The NIMBioS study that considers the structural factors affecting the social network of these four-legged predators found that the spotted hyena seems to know the benefits of this type of social bonding instinctively.
Researchers found that cohesive clustering of the kind where an individual bonds with friends of friends, something scientists call "triadic closure," was the most consistent factor influencing the long-term dynamics of the social structure of spotted hyenas.
Individual traits, such as sex and social rank, and environmental effects, such as the amount of rainfall and the abundance of prey, also matter, but the ability of individuals to form and maintain social bonds in triads was the key, as per the study.
Lead author Amiyaal Ilany said that cohesive clusters can facilitate efficient cooperation and hence maximize fitness, and so the study shows that hyenas exploit this advantage. Interestingly, clustering is something done in human societies, from hunter-gatherers to Facebook users.

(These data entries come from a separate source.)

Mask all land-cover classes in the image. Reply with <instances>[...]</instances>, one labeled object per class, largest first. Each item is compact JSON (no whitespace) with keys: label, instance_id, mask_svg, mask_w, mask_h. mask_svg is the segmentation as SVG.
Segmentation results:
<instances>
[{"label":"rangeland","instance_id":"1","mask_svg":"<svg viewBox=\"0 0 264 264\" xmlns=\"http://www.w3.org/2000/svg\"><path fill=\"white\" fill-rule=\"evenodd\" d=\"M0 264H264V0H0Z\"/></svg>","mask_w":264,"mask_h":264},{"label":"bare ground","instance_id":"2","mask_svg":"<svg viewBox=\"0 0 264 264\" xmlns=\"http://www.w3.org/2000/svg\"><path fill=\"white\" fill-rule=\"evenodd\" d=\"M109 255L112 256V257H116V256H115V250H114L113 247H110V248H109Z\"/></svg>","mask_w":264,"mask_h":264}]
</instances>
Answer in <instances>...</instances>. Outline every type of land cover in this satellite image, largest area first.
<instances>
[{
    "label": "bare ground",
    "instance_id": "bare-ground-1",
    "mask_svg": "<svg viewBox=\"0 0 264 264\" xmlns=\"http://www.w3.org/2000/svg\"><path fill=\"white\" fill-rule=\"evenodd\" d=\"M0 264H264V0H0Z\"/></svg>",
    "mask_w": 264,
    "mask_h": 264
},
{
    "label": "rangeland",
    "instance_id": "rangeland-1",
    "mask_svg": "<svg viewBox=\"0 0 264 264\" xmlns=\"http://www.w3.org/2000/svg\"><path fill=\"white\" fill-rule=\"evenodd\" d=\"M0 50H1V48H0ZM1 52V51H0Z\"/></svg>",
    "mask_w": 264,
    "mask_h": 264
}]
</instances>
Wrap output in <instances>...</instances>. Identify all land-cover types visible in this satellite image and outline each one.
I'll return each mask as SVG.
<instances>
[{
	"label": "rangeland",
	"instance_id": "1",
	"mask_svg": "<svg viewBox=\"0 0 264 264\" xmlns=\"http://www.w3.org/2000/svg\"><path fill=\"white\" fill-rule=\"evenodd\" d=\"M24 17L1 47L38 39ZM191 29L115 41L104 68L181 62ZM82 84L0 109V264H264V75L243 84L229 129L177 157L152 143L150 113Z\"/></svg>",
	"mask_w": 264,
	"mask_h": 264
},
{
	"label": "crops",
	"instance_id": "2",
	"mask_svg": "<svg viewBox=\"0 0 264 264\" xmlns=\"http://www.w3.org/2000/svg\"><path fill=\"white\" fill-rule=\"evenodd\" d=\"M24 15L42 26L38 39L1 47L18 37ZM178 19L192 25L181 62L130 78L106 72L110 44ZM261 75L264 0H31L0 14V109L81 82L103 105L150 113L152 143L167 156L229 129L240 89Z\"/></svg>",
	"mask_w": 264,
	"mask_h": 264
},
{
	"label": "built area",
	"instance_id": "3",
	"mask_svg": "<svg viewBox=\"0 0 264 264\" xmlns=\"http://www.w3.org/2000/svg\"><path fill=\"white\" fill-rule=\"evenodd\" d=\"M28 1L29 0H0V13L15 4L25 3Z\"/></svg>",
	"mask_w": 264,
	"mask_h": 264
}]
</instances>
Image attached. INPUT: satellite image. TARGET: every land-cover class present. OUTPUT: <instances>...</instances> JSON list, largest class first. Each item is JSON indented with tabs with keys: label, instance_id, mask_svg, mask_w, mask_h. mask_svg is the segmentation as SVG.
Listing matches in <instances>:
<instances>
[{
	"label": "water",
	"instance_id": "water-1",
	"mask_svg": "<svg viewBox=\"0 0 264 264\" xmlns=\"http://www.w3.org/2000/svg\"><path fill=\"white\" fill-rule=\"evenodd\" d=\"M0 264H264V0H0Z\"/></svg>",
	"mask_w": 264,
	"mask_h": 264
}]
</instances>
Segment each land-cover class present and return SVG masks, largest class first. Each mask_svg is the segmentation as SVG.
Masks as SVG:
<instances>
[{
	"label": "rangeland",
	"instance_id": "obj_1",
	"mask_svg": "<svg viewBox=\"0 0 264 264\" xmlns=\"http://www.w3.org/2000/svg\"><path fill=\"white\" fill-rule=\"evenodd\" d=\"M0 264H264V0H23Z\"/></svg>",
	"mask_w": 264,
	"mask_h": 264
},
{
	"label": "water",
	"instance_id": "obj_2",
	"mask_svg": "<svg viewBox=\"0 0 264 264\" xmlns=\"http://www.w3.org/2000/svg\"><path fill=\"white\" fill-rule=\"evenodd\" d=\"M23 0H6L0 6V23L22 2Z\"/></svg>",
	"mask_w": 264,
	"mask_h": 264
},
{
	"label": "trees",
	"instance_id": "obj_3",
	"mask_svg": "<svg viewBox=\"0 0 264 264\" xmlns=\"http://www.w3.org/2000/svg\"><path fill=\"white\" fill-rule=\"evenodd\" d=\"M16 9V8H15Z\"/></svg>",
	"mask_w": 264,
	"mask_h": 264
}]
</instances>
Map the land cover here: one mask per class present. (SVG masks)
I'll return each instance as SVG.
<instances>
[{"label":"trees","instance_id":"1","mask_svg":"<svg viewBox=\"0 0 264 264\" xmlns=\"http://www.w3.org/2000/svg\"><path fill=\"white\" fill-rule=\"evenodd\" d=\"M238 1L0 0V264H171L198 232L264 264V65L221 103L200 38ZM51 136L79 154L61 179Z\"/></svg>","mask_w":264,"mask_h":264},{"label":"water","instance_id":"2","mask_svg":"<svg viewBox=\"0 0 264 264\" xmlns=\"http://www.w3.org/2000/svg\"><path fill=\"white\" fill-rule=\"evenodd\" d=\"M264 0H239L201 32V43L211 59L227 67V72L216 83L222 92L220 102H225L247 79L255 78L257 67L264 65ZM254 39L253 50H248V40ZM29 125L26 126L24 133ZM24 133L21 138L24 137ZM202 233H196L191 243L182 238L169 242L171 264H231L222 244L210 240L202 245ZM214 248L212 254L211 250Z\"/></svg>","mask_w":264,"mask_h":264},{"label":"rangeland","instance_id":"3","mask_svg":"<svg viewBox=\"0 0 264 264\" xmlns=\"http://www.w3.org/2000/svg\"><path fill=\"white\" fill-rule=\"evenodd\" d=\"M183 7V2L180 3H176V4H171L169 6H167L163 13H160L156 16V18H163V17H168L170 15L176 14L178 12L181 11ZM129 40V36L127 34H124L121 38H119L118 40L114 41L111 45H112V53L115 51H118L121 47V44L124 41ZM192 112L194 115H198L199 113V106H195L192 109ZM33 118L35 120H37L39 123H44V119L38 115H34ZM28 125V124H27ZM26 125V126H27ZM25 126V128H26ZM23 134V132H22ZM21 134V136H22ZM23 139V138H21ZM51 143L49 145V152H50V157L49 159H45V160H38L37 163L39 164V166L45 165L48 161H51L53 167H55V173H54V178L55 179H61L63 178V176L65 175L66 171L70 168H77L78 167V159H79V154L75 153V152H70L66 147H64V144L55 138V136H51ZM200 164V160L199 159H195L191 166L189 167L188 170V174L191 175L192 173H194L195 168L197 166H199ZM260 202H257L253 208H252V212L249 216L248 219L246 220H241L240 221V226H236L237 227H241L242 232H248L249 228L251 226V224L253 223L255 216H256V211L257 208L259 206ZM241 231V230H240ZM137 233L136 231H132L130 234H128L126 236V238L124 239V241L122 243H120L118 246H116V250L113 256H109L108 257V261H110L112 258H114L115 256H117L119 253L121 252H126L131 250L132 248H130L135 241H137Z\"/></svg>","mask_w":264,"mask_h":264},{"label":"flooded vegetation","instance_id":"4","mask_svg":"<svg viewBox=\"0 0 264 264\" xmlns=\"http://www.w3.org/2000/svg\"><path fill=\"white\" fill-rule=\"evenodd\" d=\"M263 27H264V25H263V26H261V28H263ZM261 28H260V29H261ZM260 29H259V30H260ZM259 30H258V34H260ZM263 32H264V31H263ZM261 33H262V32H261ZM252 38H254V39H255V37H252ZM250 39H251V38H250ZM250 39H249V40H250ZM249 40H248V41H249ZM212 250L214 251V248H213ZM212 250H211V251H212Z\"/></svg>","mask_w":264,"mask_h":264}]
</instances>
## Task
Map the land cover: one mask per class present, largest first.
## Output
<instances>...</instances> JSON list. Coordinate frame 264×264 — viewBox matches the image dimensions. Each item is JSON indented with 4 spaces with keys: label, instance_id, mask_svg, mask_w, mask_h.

Hyenas, which can live up to 22 years, typically live in large, stable groups known as clans, which can comprise more than 100 individuals. Socially sophisticated animals, these predators can discriminate maternal and paternal kin from unrelated hyenas and are selective in their social choices, tending to not form bonds with every hyena in the clan, rather preferring the friends of their friends, the study found.
The study found that hyenas follow a complex set of rules when making social decisions. Males follow rigid rules in forming bonds, whereas females tend to change their preferences over time. For example, a female might care about social rank at one time, but then later choose based on rainfall amounts.
Knowing why and how these animals form lasting relationships can help scientists better understand cooperation patterns and the consequences of sociality in other species.